[Extracted page text data]
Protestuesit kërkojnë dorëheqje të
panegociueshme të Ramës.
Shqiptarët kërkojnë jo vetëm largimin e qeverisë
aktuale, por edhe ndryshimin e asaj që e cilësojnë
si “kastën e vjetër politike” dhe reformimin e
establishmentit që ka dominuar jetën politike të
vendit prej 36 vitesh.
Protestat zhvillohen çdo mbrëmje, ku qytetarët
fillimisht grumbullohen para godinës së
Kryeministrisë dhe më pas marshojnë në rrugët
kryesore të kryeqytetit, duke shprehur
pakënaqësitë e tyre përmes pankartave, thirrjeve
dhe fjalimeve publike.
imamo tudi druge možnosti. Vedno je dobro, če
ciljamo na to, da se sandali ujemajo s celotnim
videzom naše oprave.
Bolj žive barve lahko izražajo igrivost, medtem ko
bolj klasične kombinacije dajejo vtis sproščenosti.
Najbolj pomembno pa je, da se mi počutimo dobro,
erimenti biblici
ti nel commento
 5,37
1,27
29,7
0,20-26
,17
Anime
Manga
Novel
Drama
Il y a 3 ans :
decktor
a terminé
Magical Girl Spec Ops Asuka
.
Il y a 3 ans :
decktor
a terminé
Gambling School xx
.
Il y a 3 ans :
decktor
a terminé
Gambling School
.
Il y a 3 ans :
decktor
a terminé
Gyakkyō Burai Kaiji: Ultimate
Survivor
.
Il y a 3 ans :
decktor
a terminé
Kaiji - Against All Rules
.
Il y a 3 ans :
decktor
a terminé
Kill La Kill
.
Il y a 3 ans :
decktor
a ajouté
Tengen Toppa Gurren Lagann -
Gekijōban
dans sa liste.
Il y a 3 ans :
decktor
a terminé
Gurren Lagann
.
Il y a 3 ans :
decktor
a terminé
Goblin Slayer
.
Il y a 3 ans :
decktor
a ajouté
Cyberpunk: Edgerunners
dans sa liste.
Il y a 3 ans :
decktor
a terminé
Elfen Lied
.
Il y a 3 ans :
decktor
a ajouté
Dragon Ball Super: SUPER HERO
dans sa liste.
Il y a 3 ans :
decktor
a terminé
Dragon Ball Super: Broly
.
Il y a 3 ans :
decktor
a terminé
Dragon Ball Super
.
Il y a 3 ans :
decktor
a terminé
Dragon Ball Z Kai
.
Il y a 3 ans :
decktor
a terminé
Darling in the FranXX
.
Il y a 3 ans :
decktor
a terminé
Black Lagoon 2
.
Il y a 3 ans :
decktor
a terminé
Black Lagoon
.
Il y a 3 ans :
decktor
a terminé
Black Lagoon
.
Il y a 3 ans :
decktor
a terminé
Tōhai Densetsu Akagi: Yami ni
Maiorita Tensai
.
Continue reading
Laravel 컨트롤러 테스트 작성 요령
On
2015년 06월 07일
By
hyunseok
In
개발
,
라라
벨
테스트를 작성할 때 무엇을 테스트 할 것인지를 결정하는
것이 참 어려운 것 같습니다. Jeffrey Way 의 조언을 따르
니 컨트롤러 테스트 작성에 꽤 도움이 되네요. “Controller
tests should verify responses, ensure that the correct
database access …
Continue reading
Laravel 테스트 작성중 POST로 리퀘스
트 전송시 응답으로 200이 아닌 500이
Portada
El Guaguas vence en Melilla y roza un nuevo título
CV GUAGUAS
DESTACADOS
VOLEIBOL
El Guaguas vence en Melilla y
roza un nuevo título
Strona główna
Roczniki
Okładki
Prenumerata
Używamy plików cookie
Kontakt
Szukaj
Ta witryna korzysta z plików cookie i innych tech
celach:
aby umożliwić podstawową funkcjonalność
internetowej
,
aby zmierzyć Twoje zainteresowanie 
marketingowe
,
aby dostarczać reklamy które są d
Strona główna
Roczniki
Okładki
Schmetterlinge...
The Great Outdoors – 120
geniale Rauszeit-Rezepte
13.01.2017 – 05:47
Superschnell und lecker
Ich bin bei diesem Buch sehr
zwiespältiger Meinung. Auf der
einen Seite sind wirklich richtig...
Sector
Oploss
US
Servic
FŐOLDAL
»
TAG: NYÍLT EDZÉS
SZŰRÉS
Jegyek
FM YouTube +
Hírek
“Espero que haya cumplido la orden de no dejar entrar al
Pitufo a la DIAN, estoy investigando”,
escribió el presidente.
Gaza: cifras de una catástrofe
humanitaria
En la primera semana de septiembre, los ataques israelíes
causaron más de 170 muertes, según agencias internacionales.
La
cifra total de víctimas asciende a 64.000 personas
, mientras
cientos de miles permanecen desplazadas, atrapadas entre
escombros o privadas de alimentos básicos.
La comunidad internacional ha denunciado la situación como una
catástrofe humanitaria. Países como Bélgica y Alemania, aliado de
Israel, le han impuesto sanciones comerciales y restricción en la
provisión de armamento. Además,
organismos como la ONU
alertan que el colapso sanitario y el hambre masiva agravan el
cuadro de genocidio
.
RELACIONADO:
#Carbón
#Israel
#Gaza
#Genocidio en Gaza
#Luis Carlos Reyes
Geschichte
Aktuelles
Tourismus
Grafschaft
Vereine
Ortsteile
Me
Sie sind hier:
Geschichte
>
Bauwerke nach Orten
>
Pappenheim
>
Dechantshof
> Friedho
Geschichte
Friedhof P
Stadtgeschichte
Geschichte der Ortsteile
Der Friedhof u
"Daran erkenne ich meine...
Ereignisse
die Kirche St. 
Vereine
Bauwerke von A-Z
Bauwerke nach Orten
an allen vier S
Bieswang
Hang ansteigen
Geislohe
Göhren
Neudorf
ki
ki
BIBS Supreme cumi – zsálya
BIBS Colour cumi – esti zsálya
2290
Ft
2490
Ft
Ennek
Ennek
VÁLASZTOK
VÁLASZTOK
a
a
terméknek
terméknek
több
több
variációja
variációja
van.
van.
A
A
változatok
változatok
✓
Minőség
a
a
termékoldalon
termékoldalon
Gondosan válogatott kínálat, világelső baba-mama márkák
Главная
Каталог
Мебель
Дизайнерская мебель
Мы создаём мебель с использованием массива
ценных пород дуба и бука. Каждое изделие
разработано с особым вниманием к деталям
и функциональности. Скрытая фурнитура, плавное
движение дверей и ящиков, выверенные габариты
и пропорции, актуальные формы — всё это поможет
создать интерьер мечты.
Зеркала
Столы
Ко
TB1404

=== WHAT THE TASK REQUIRES ===
The task calls for all the records above to be repeated exactly.

=== RESULT OF THE TASK ===
Protestuesit kërkojnë dorëheqje të
panegociueshme të Ramës.
Shqiptarët kërkojnë jo vetëm largimin e qeverisë
aktuale, por edhe ndryshimin e asaj që e cilësojnë
si “kastën e vjetër politike” dhe reformimin e
establishmentit që ka dominuar jetën politike të
vendit prej 36 vitesh.
Protestat zhvillohen çdo mbrëmje, ku qytetarët
fillimisht grumbullohen para godinës së
Kryeministrisë dhe më pas marshojnë në rrugët
kryesore të kryeqytetit, duke shprehur
pakënaqësitë e tyre përmes pankartave, thirrjeve
dhe fjalimeve publike.
imamo tudi druge možnosti. Vedno je dobro, če
ciljamo na to, da se sandali ujemajo s celotnim
videzom naše oprave.
Bolj žive barve lahko izražajo igrivost, medtem ko
bolj klasične kombinacije dajejo vtis sproščenosti.
Najbolj pomembno pa je, da se mi počutimo dobro,
erimenti biblici
ti nel commento
 5,37
1,27
29,7
0,20-26
,17
Anime
Manga
Novel
Drama
Il y a 3 ans :
decktor
a terminé
Magical Girl Spec Ops Asuka
.
Il y a 3 ans :
decktor
a terminé
Gambling School xx
.
Il y a 3 ans :
decktor
a terminé
Gambling School
.
Il y a 3 ans :
decktor
a terminé
Gyakkyō Burai Kaiji: Ultimate
Survivor
.
Il y a 3 ans :
decktor
a terminé
Kaiji - Against All Rules
.
Il y a 3 ans :
decktor
a terminé
Kill La Kill
.
Il y a 3 ans :
decktor
a ajouté
Tengen Toppa Gurren Lagann -
Gekijōban
dans sa liste.
Il y a 3 ans :
decktor
a terminé
Gurren Lagann
.
Il y a 3 ans :
decktor
a terminé
Goblin Slayer
.
Il y a 3 ans :
decktor
a ajouté
Cyberpunk: Edgerunners
dans sa liste.
Il y a 3 ans :
decktor
a terminé
Elfen Lied
.
Il y a 3 ans :
decktor
a ajouté
Dragon Ball Super: SUPER HERO
dans sa liste.
Il y a 3 ans :
decktor
a terminé
Dragon Ball Super: Broly
.
Il y a 3 ans :
decktor
a terminé
Dragon Ball Super
.
Il y a 3 ans :
decktor
a terminé
Dragon Ball Z Kai
.
Il y a 3 ans :
decktor
a terminé
Darling in the FranXX
.
Il y a 3 ans :
decktor
a terminé
Black Lagoon 2
.
Il y a 3 ans :
decktor
a terminé
Black Lagoon
.
Il y a 3 ans :
decktor
a terminé
Black Lagoon
.
Il y a 3 ans :
decktor
a terminé
Tōhai Densetsu Akagi: Yami ni
Maiorita Tensai
.
Continue reading
Laravel 컨트롤러 테스트 작성 요령
On
2015년 06월 07일
By
hyunseok
In
개발
,
라라
벨
테스트를 작성할 때 무엇을 테스트 할 것인지를 결정하는
것이 참 어려운 것 같습니다. Jeffrey Way 의 조언을 따르
니 컨트롤러 테스트 작성에 꽤 도움이 되네요. “Controller
tests should verify responses, ensure that the correct
database access …
Continue reading
Laravel 테스트 작성중 POST로 리퀘스
트 전송시 응답으로 200이 아닌 500이
Portada
El Guaguas vence en Melilla y roza un nuevo título
CV GUAGUAS
DESTACADOS
VOLEIBOL
El Guaguas vence en Melilla y
roza un nuevo título
Strona główna
Roczniki
Okładki
Prenumerata
Używamy plików cookie
Kontakt
Szukaj
Ta witryna korzysta z plików cookie i innych tech
celach:
aby umożliwić podstawową funkcjonalność
internetowej
,
aby zmierzyć Twoje zainteresowanie 
marketingowe
,
aby dostarczać reklamy które są d
Strona główna
Roczniki
Okładki
Schmetterlinge...
The Great Outdoors – 120
geniale Rauszeit-Rezepte
13.01.2017 – 05:47
Superschnell und lecker
Ich bin bei diesem Buch sehr
zwiespältiger Meinung. Auf der
einen Seite sind wirklich richtig...
Sector
Oploss
US
Servic
FŐOLDAL
»
TAG: NYÍLT EDZÉS
SZŰRÉS
Jegyek
FM YouTube +
Hírek
“Espero que haya cumplido la orden de no dejar entrar al
Pitufo a la DIAN, estoy investigando”,
escribió el presidente.
Gaza: cifras de una catástrofe
humanitaria
En la primera semana de septiembre, los ataques israelíes
causaron más de 170 muertes, según agencias internacionales.
La
cifra total de víctimas asciende a 64.000 personas
, mientras
cientos de miles permanecen desplazadas, atrapadas entre
escombros o privadas de alimentos básicos.
La comunidad internacional ha denunciado la situación como una
catástrofe humanitaria. Países como Bélgica y Alemania, aliado de
Israel, le han impuesto sanciones comerciales y restricción en la
provisión de armamento. Además,
organismos como la ONU
alertan que el colapso sanitario y el hambre masiva agravan el
cuadro de genocidio
.
RELACIONADO:
#Carbón
#Israel
#Gaza
#Genocidio en Gaza
#Luis Carlos Reyes
Geschichte
Aktuelles
Tourismus
Grafschaft
Vereine
Ortsteile
Me
Sie sind hier:
Geschichte
>
Bauwerke nach Orten
>
Pappenheim
>
Dechantshof
> Friedho
Geschichte
Friedhof P
Stadtgeschichte
Geschichte der Ortsteile
Der Friedhof u
"Daran erkenne ich meine...
Ereignisse
die Kirche St. 
Vereine
Bauwerke von A-Z
Bauwerke nach Orten
an allen vier S
Bieswang
Hang ansteigen
Geislohe
Göhren
Neudorf
ki
ki
BIBS Supreme cumi – zsálya
BIBS Colour cumi – esti zsálya
2290
Ft
2490
Ft
Ennek
Ennek
VÁLASZTOK
VÁLASZTOK
a
a
terméknek
terméknek
több
több
variációja
variációja
van.
van.
A
A
változatok
változatok
✓
Minőség
a
a
termékoldalon
termékoldalon
Gondosan válogatott kínálat, világelső baba-mama márkák
Главная
Каталог
Мебель
Дизайнерская мебель
Мы создаём мебель с использованием массива
ценных пород дуба и бука. Каждое изделие
разработано с особым вниманием к деталям
и функциональности. Скрытая фурнитура, плавное
движение дверей и ящиков, выверенные габариты
и пропорции, актуальные формы — всё это поможет
создать интерьер мечты.
Зеркала
Столы
Ко
TB1404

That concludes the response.